## Begin
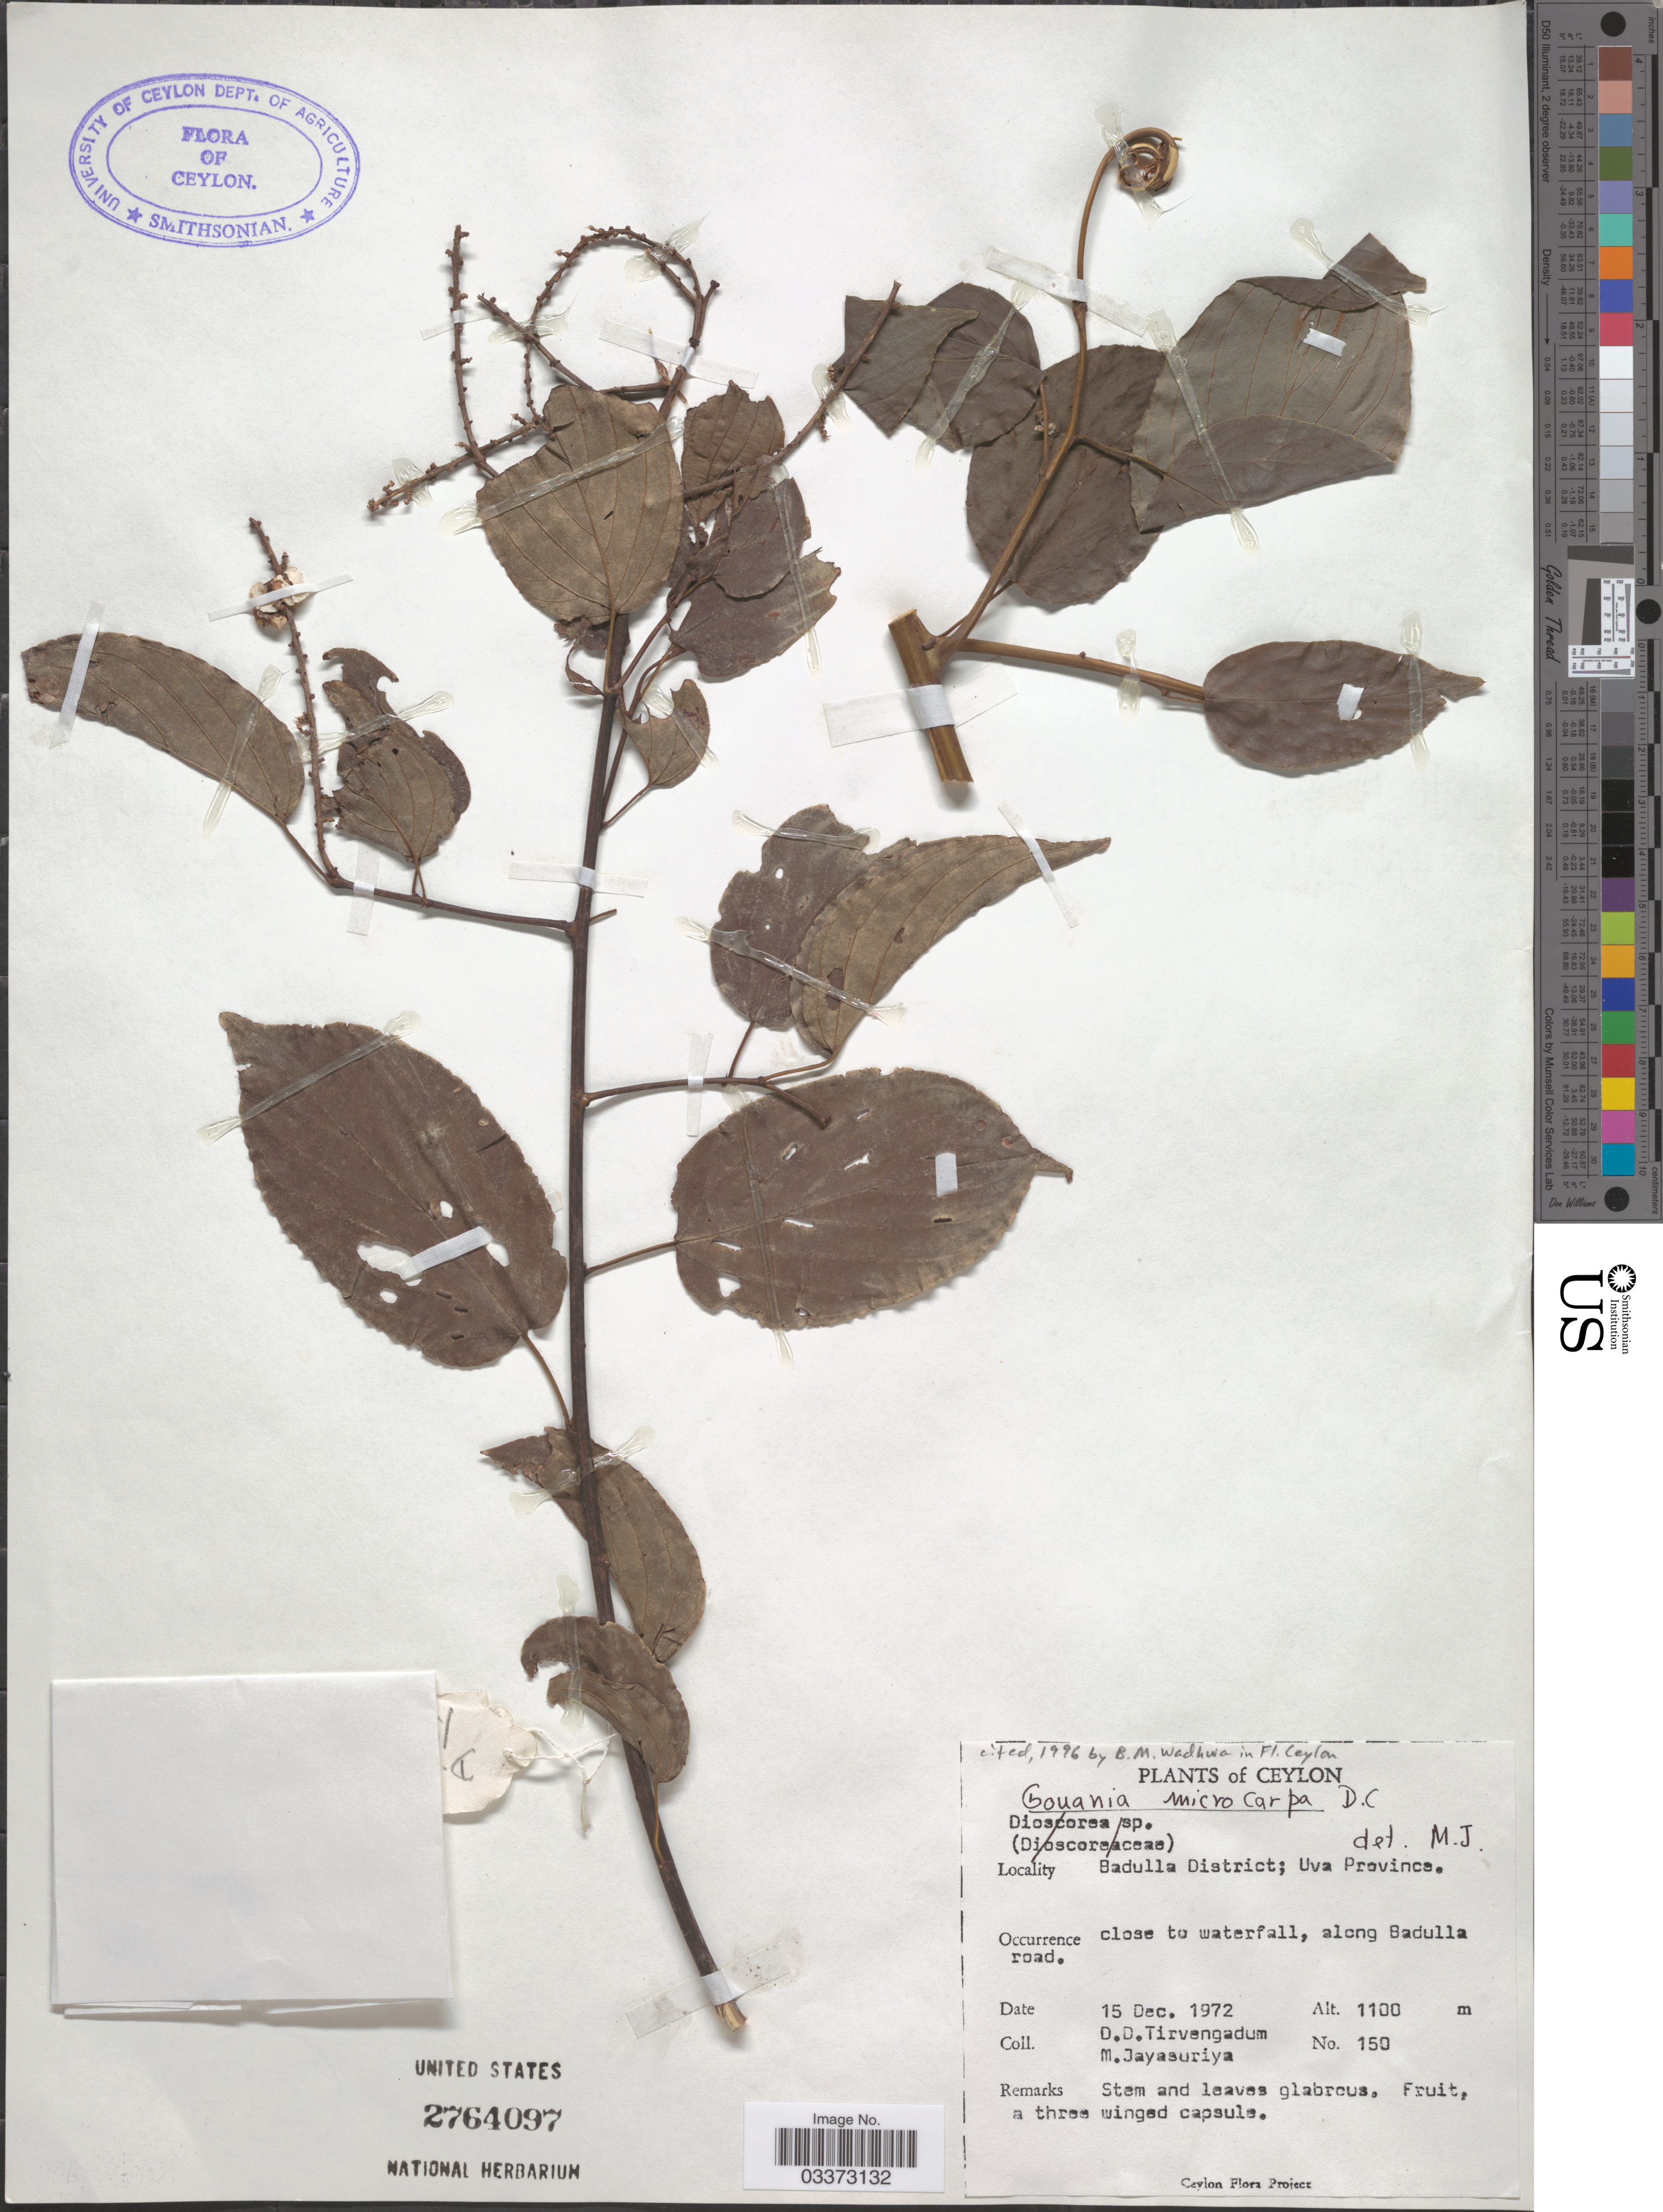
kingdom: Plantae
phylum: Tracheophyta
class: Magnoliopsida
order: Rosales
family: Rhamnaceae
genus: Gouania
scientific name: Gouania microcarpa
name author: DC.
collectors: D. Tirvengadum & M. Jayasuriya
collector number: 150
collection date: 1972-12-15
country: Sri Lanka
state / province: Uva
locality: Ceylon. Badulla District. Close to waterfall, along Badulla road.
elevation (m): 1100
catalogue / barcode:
## End
## Begin
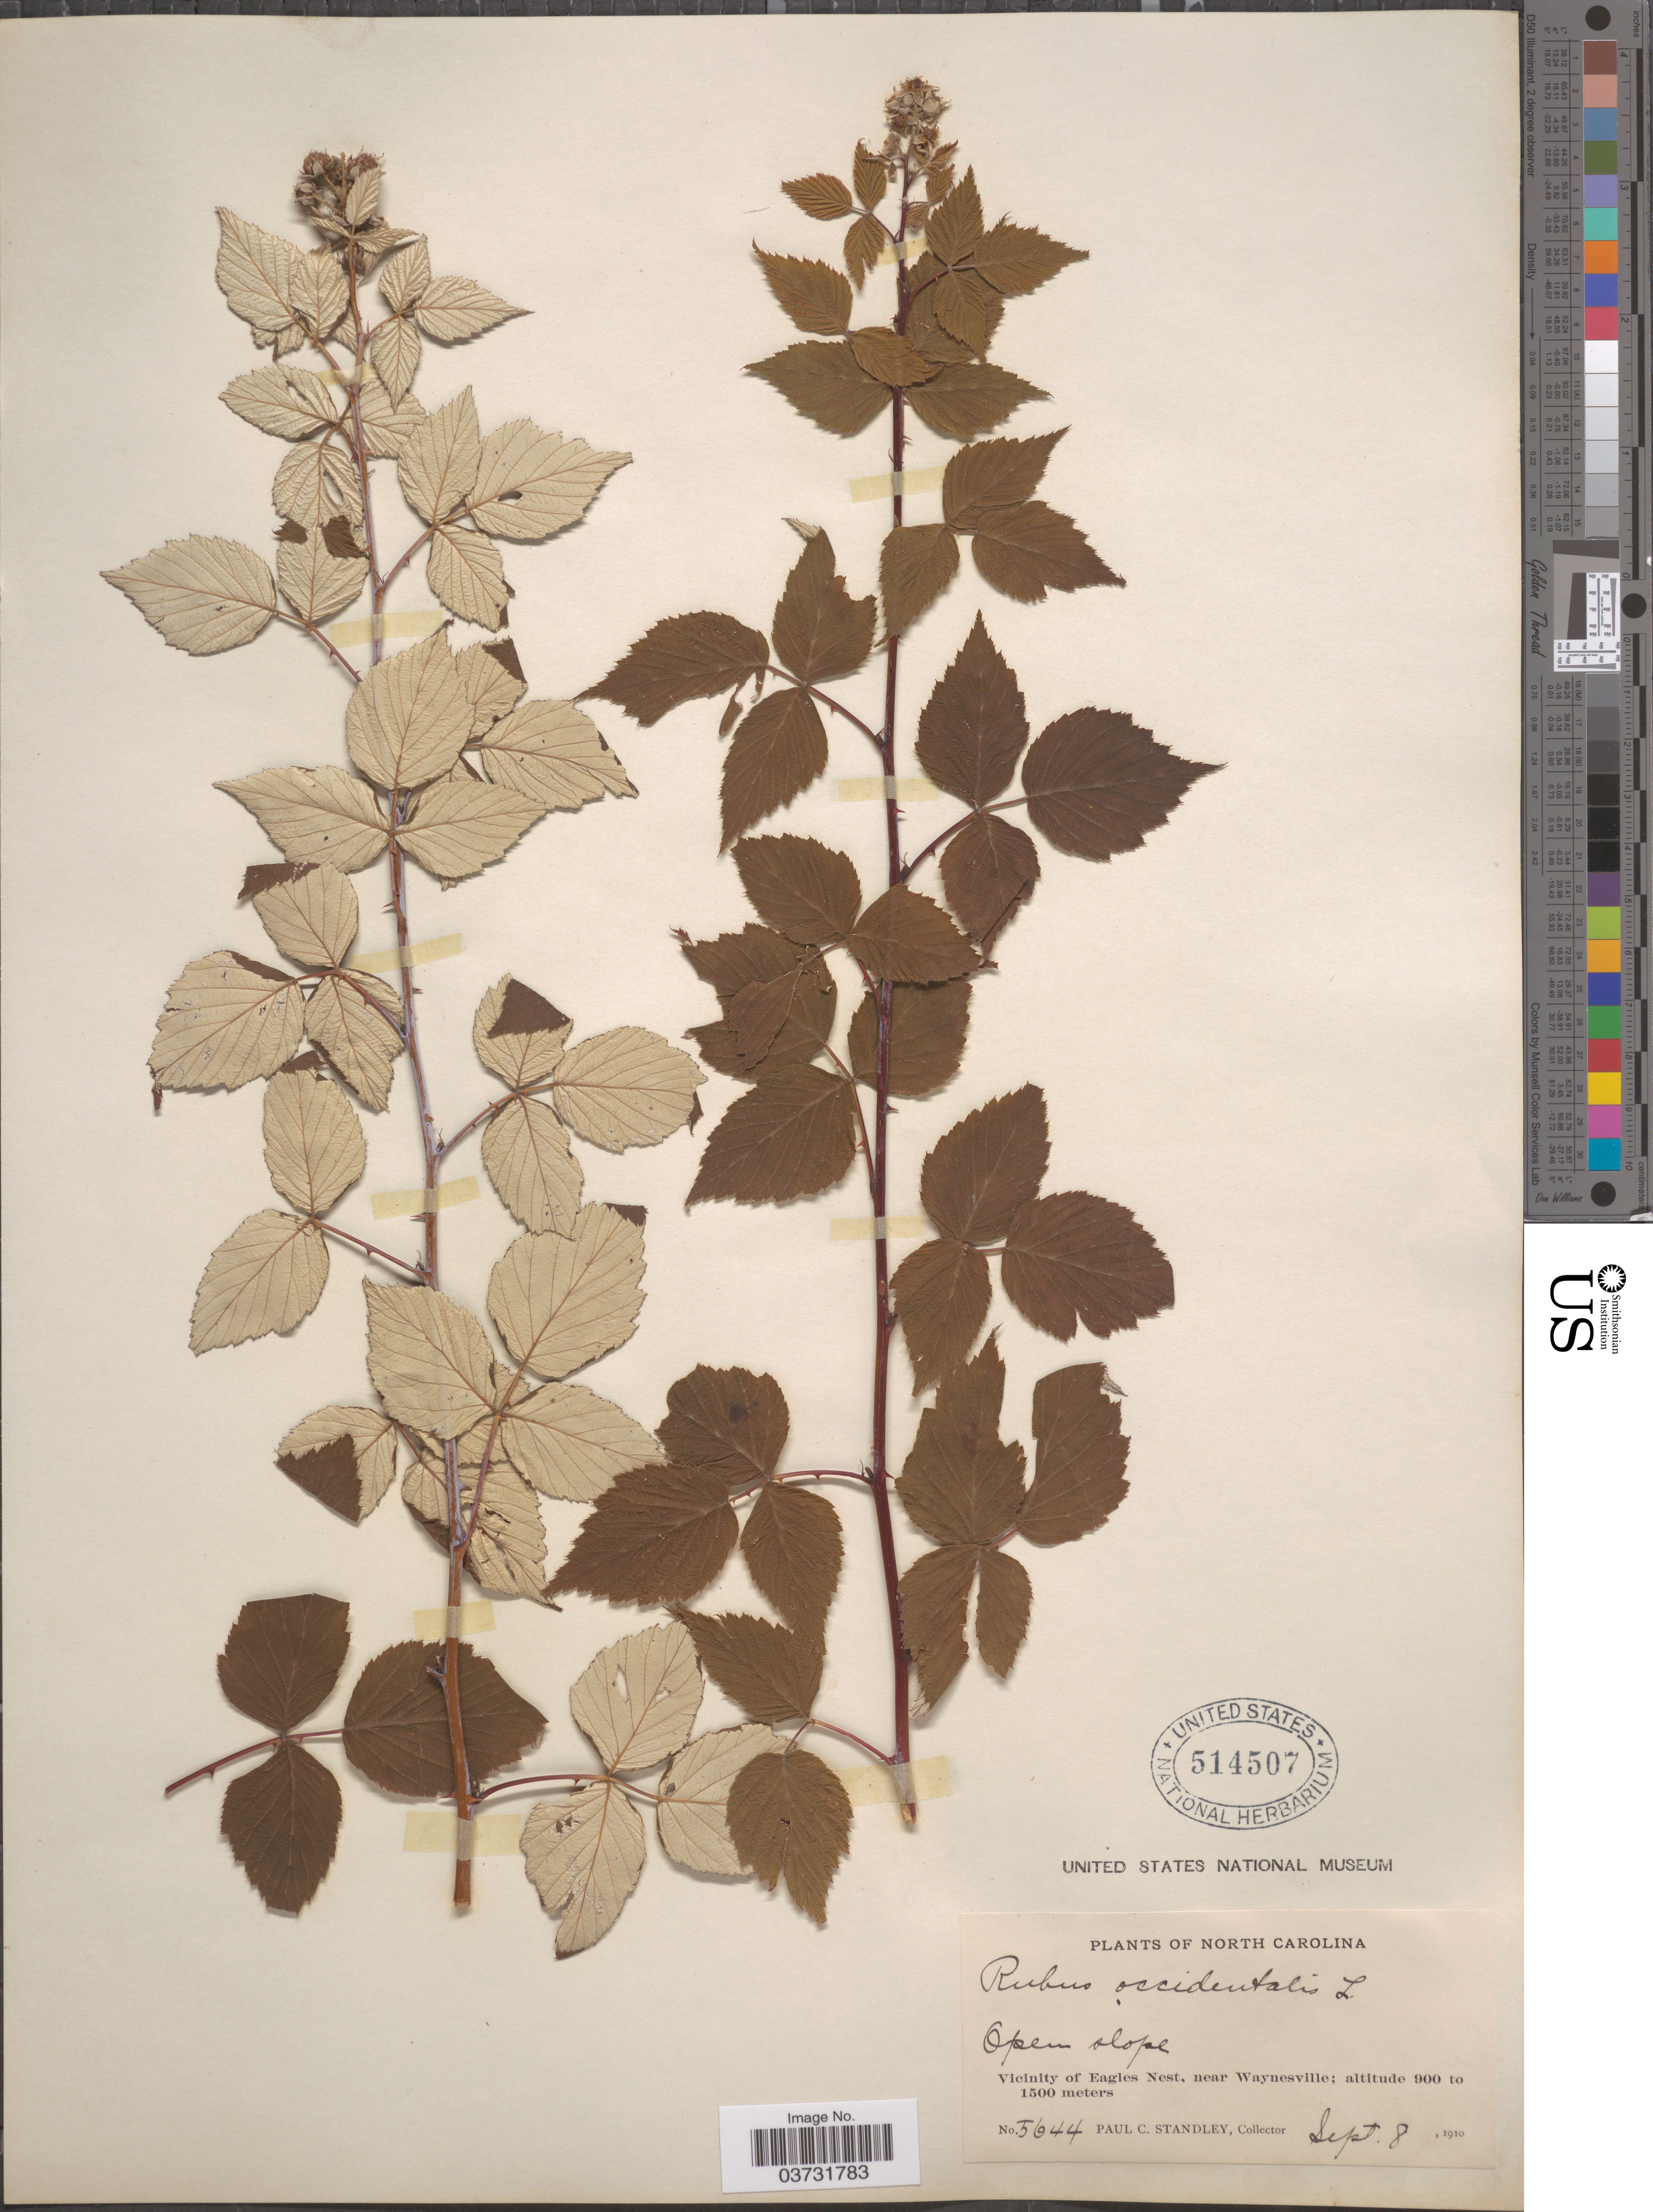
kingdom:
## End
**DO THIS**. Rewrite the lines from the one with "kingdom: Plantae" to the one with "country: Sri Lanka", renaming "collector number" to "field number" and leaving everything else unchanged.

**TASK RESPONSE**.
kingdom: Plantae
phylum: Tracheophyta
class: Magnoliopsida
order: Rosales
family: Rhamnaceae
genus: Gouania
scientific name: Gouania microcarpa
name author: DC.
collectors: D. Tirvengadum & M. Jayasuriya
field number: 150
collection date: 1972-12-15
country: Sri Lanka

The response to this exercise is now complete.